Easy enough on ordinary days. Harder when work and ministry demands insidiously seep into my steady rhythm and the days become like irregular time signatures that shift from one measure to the next. And harder still when family needs are placed front and centre in my vision and I know I need to lay down my agenda to focus in and be present now so I have no regrets in the future.

My mother is going through challenging times. She is diminishing and we lose pieces of her every day. Her journey is on it’s own automatic pilot and there is nothing anyone can do to slow it down. There are challenges facing more than one family member and it feels like I am on a merry-go-round trying to capture the sorrow and swoop up peoples’ pain as I ride by.

I have decided August will be the month where I breathe, because I know where to go for my oxygen when circumstances threaten to stifle my airwaves.  I have also decided that August is where I am brave. I wish I had another choice. I wish I could give in to the dread and anxiety that drives me to fear the worst. Instead putting on my brave calls me to expect the best.

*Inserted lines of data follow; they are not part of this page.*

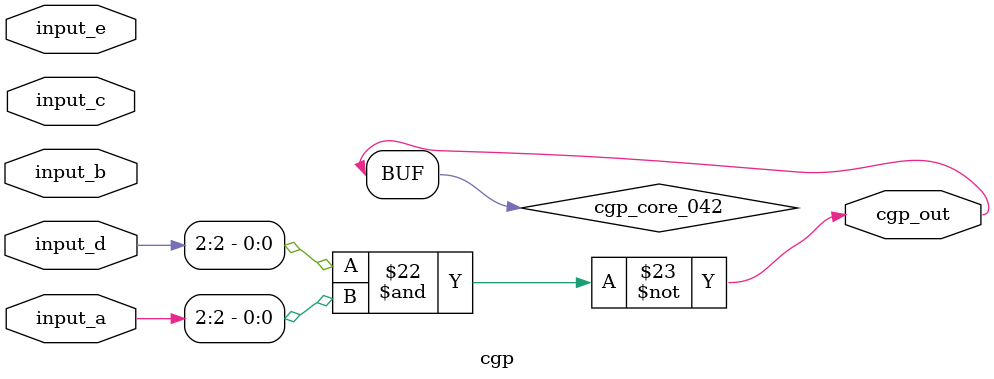
<source format=v>
module cgp(input [2:0] input_a, input [2:0] input_b, input [2:0] input_c, input [2:0] input_d, input [2:0] input_e, output [0:0] cgp_out);
  wire cgp_core_017;
  wire cgp_core_018;
  wire cgp_core_020;
  wire cgp_core_021_not;
  wire cgp_core_022;
  wire cgp_core_023;
  wire cgp_core_026_not;
  wire cgp_core_028;
  wire cgp_core_029;
  wire cgp_core_030;
  wire cgp_core_031;
  wire cgp_core_032;
  wire cgp_core_033;
  wire cgp_core_035;
  wire cgp_core_036;
  wire cgp_core_037;
  wire cgp_core_041;
  wire cgp_core_042;
  wire cgp_core_044;
  wire cgp_core_045_not;
  wire cgp_core_046;
  wire cgp_core_047;
  wire cgp_core_049;
  wire cgp_core_052;
  wire cgp_core_053;
  wire cgp_core_055;
  wire cgp_core_057;
  wire cgp_core_058;
  wire cgp_core_059;
  wire cgp_core_060;
  wire cgp_core_063;
  wire cgp_core_064;
  wire cgp_core_067;
  wire cgp_core_068;
  wire cgp_core_069;
  wire cgp_core_070;
  wire cgp_core_071;
  wire cgp_core_072;
  wire cgp_core_073;
  wire cgp_core_074_not;
  wire cgp_core_075;
  wire cgp_core_076;
  wire cgp_core_077;

  assign cgp_core_017 = ~(input_a[1] ^ input_c[0]);
  assign cgp_core_018 = ~input_d[0];
  assign cgp_core_020 = input_c[0] ^ input_b[1];
  assign cgp_core_021_not = ~input_d[0];
  assign cgp_core_022 = input_e[1] ^ input_c[1];
  assign cgp_core_023 = input_c[2] & input_e[2];
  assign cgp_core_026_not = ~input_e[0];
  assign cgp_core_028 = ~input_d[1];
  assign cgp_core_029 = ~(input_c[0] & input_e[1]);
  assign cgp_core_030 = input_a[1] | input_c[1];
  assign cgp_core_031 = input_e[0] ^ input_d[0];
  assign cgp_core_032 = ~input_d[0];
  assign cgp_core_033 = ~(input_d[1] ^ input_e[2]);
  assign cgp_core_035 = input_b[0] & input_a[2];
  assign cgp_core_036 = input_d[2] | input_b[2];
  assign cgp_core_037 = input_b[1] & input_d[0];
  assign cgp_core_041 = ~(input_e[2] ^ input_c[2]);
  assign cgp_core_042 = ~(input_d[2] & input_a[2]);
  assign cgp_core_044 = input_c[1] & input_e[0];
  assign cgp_core_045_not = ~input_e[2];
  assign cgp_core_046 = ~(input_c[1] | input_b[1]);
  assign cgp_core_047 = ~(input_b[2] ^ input_d[0]);
  assign cgp_core_049 = input_c[0] & input_d[2];
  assign cgp_core_052 = ~(input_d[0] & input_c[2]);
  assign cgp_core_053 = ~(input_b[1] ^ input_c[0]);
  assign cgp_core_055 = ~(input_c[1] & input_a[0]);
  assign cgp_core_057 = input_b[0] ^ input_a[2];
  assign cgp_core_058 = input_e[2] ^ input_c[2];
  assign cgp_core_059 = input_b[2] ^ input_c[1];
  assign cgp_core_060 = ~(input_e[0] ^ input_c[1]);
  assign cgp_core_063 = input_a[0] ^ input_c[1];
  assign cgp_core_064 = ~(input_b[2] | input_d[0]);
  assign cgp_core_067 = input_e[1] & input_a[1];
  assign cgp_core_068 = input_b[2] & input_c[2];
  assign cgp_core_069 = ~(input_d[2] | input_c[0]);
  assign cgp_core_070 = ~input_d[2];
  assign cgp_core_071 = input_e[0] & input_e[1];
  assign cgp_core_072 = ~(input_e[2] | input_d[2]);
  assign cgp_core_073 = ~(input_c[2] ^ input_d[2]);
  assign cgp_core_074_not = ~input_a[1];
  assign cgp_core_075 = input_a[2] ^ input_d[1];
  assign cgp_core_076 = ~(input_c[2] & input_e[0]);
  assign cgp_core_077 = input_a[0] ^ input_d[0];

  assign cgp_out[0] = cgp_core_042;
endmodule
</source>
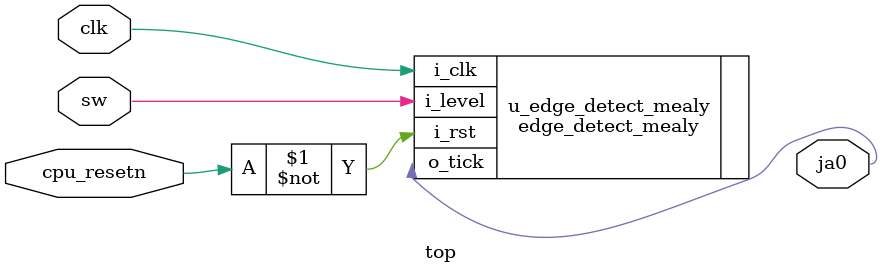
<source format=sv>
module top
    (
        input   logic clk, cpu_resetn,
        input   logic sw,
        output  logic ja0
    );

    // edge_detect_gate u_edge_detect_gate
    //     (.i_clk(clk), .i_rst(~cpu_resetn), .i_level(sw),
    //      .o_tick(ja0));
    
    // edge_detect_moore u_edge_detect_moore
    //     (.i_clk(clk), .i_rst(~cpu_resetn), .i_level(sw),
    //      .o_tick(ja0));

    edge_detect_mealy u_edge_detect_mealy
        (.i_clk(clk), .i_rst(~cpu_resetn), .i_level(sw),
         .o_tick(ja0));

endmodule

</source>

When I am brave, I know that the solution is waiting around the turn.

I am aware there is a long pathway until the turn shows up on the horizon, but I know it’s there. I know that I can put on my brave because sometimes the turn appears on the other side of this life. I can wear my brave from the inside out because I know that I am not responsible for the outcome. I am only responsible to believe that whatever happens, it’s going to be okay. I’m going to be okay. My people are going to be okay. And I can breathe.

Jesus always walks in the room of fear with a bit of Messiah swagger, because He knows who He is and what He came to do, but when He speaks His words carry Messiah servant humility: “I am leaving you with a gift–peace of mind and heart. And the peace I give is a gift the world cannot give. So don’t be troubled or afraid.” (John 14:27 NLT)

“Here on earth you will have many trials and sorrows. But take heart, because I have overcome the world.” (John 16:33 NLT)

Breathing regular grace air means I am not a victim holding my breath for the other shoe to fall and the worst to happen. Being brave means I am a victor, because the God of angel armies is on my side.

August is where I am brave. Brave is something I choose. Brave is something I wear. Brave is something I am. He makes me brave. I just wonder if you would be brave enough to let Him do the same for you. Putting on your brave will call you to expect the best. Breathe in the grace.  Put on your brave.